Change is brewing on the Flathead River’s three forks as officials tasked with managing the Wild and Scenic Rivers System chart a new course on 219 miles of the popular recreation corridors as well as its more primitive stretches.
The changes have been mounting on numerous fronts since 1980, which is the last time a comprehensive river management plan for the Flathead system was reworked.
On July 31, managers with the Flathead National Forest, in coordination and partnership with Glacier National Park, released a draft Comprehensive River Management Plan (CRMP) for the three forks of the Flathead River — the North, South and Middle forks, which all bear federal designations under the Wild and Scenic River Act.
Work began on the lengthy process in October 2017 and is scheduled for completion in 2020.
The Wild and Scenic Rivers System has three river classifications: wild, scenic and recreational. A single river or river segment may be divided into different classifications, depending on the type and intensity of the development and access present along the river at the time of designation.
On the Flathead River system, all three levels of classification exist, and balancing them under the draft plan involves implementing “triggers” and “thresholds” that will prompt management actions, including permitting and limiting the sizes of float groups and restricting outfitters.
Managers use triggers and thresholds to help them set and evaluate levels of resource condition with a prescribed monitoring plan.
Before the plan is finalized, the agencies are conducting scoping and requesting public input on the proposed action, including the public’s desired river conditions and preferred markers indicating when officials will make a management decision or take action.
The three forks of the Flathead each possess unique characteristics that are considered in the management plan.
The North Fork separates the Flathead National Forest to the west from Glacier National Park to the east, running from the Canadian border to Columbia Falls. It’s also governed by divided management plans depending on which bank of the river you’re on.
The U.S. Forest Service side follows Montana state law, which allows camping anywhere below the high water mark. Glacier Park, however, only allows permitted backcountry camping.
Expectations by users differ between the 40-mile scenic portions of the North Fork, from the Canada border to Camas Bridge, and on the 19-mile recreational section from Camas to the confluence with the Middle Fork.
On the scenic section, where use has increased, the proposed management plan intends to preserve a more solitary experience.

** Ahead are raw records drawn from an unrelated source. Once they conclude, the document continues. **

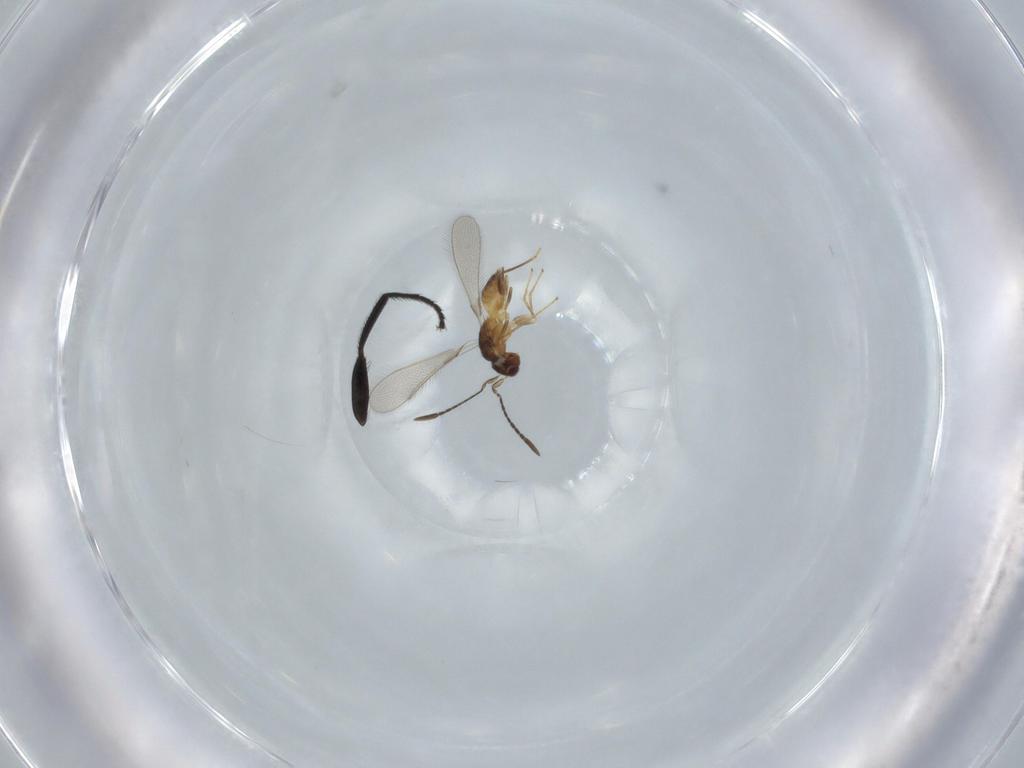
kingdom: Animalia
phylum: Arthropoda
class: Insecta
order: Hymenoptera
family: Mymaridae
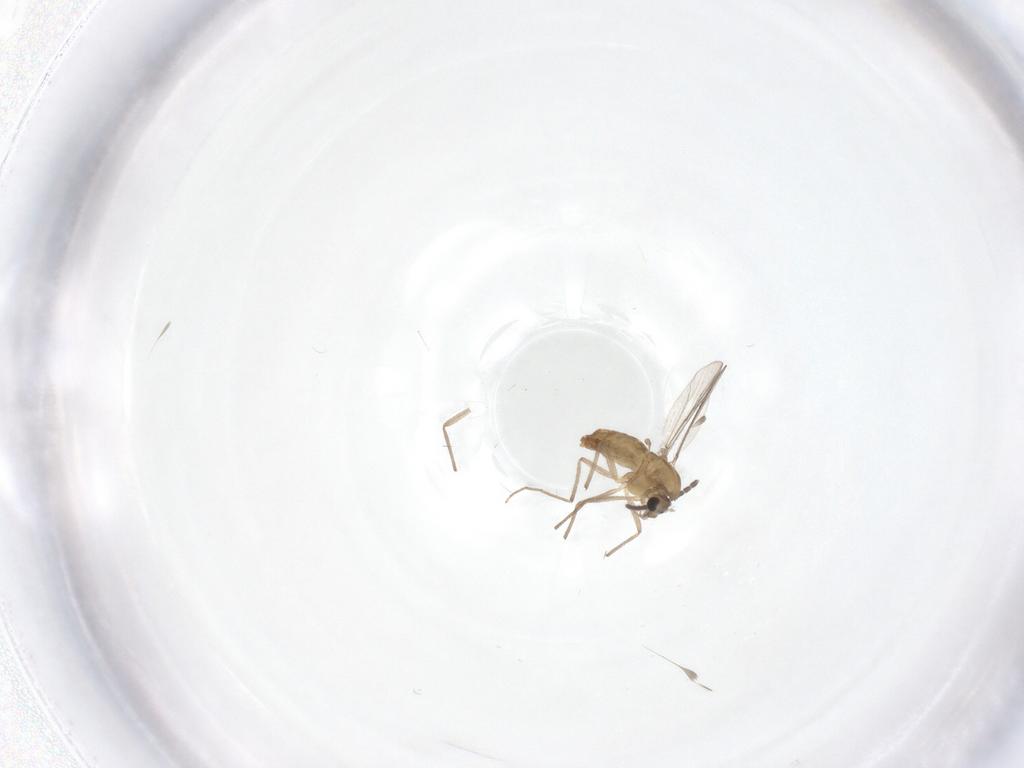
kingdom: Animalia
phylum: Arthropoda
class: Insecta
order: Diptera
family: Chironomidae
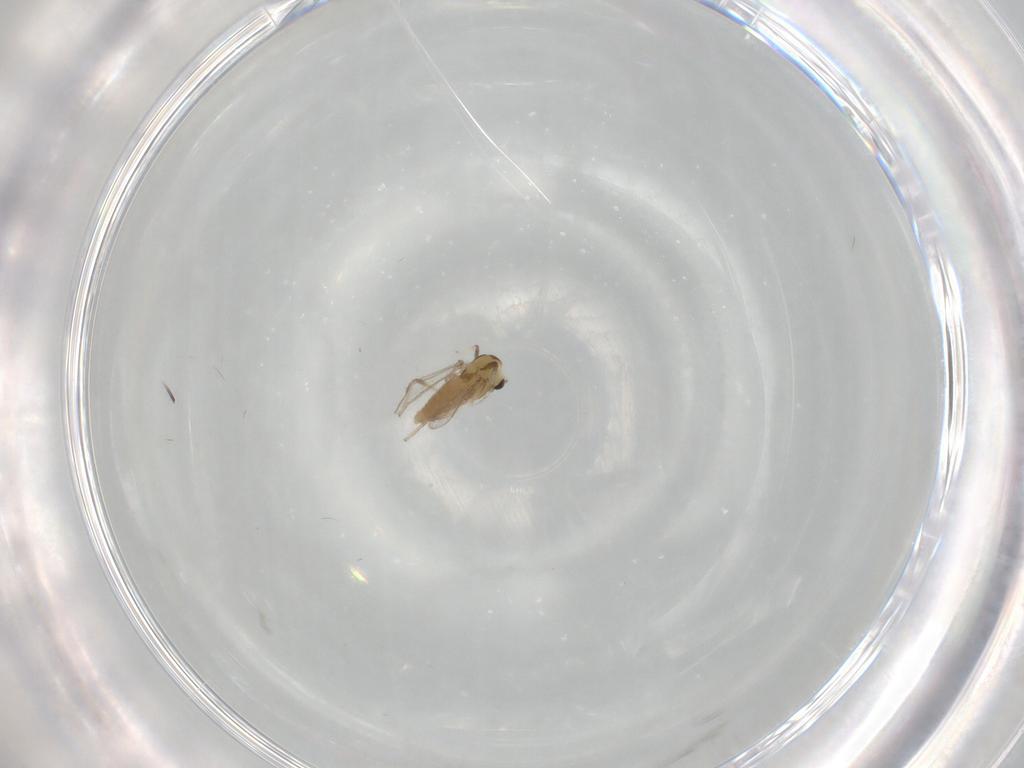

“The desired recreation experience for this management unit includes a degree of solitude, which is affected by float parties encountered and party size,” according to the plan. Under the proposed action, managing floaters and shore party encounters with float parties will be addressed, including through group size limits, a permit system, outfitter restrictions, and other seasonal restrictions.
A “trigger” identified in the proposed plan would set a limit of encounters with other parties to no more than three per day during 60 percent of the peak use season between June and August. It sets a “threshold” of encounters with other parties at no more than three per day during 80 percent of the peak use season.
The Middle Fork springs out of the Bob Marshall Wilderness Area, where it’s reached by using a backcountry airfield or pack strings. When it departs the Bob Marshall and flows beneath U.S. Highway 2 east of Essex, its wilderness status changes to recreational. The change is noticeable as its day use explodes, and outfitters and floaters crowd the corridor, using multiple access points along the highway.
The proposed “trigger” for the remote 27-mile wilderness section of the Middle Fork limits encounters with other parties to no more than two per day during 60 percent of the peak use season, while the threshold calls for no more than two encounters with other parties during 80 percent of the peak use season.
However, on the 23-mile recreational segment from the confluence with Bear Creek to Cascadilla, the plan allows for encounters with five other parties per day during 60 percent of the peak use season, and the threshold calls for encounters with no more than five parties during 80 percent of the peak use season.
The 16-mile recreational segment from Cascadilla to West Glacier sets an even more liberal trigger of encounters with no more than 10 parties per day during 60 percent of the peak use season, and a threshold of no more than 10 encounters during 80 percent of the peak use season.
The South Fork also begins in that rugged chunk of Bob Marshall wilderness and flows into the Hungry Horse Reservoir. While a portion of its free-flowing section can only be accessed by aircraft or trail, another section can be reached by driving along the reservoir.
On the 38-mile wild and primitive segment from the confluence of Youngs and Danaher creeks to Mid Creek, the plan sets a trigger of encounters with no more than three parties per day during 60 percent of the peak use season, and a threshold of encounters with no more than three parties per day during 80 percent of the peak use season.
On the 9-mile recreational segment from the Swinging Bridge to Hungry Horse Reservoir, by contrast, the plan calls for a 60 percent chance of no more than 20 watercraft passing a certain point per day, and a threshold of an 80 percent of no more than 20 watercraft passing a certain point per day.
The public can provide comments by emailing them to firstname.lastname@example.org.
Two informational meetings will be held on Aug. 13 and Aug. 20 from 6 p.m. to 8 p.m. at the Arts and Technology Building at Flathead Valley Community College.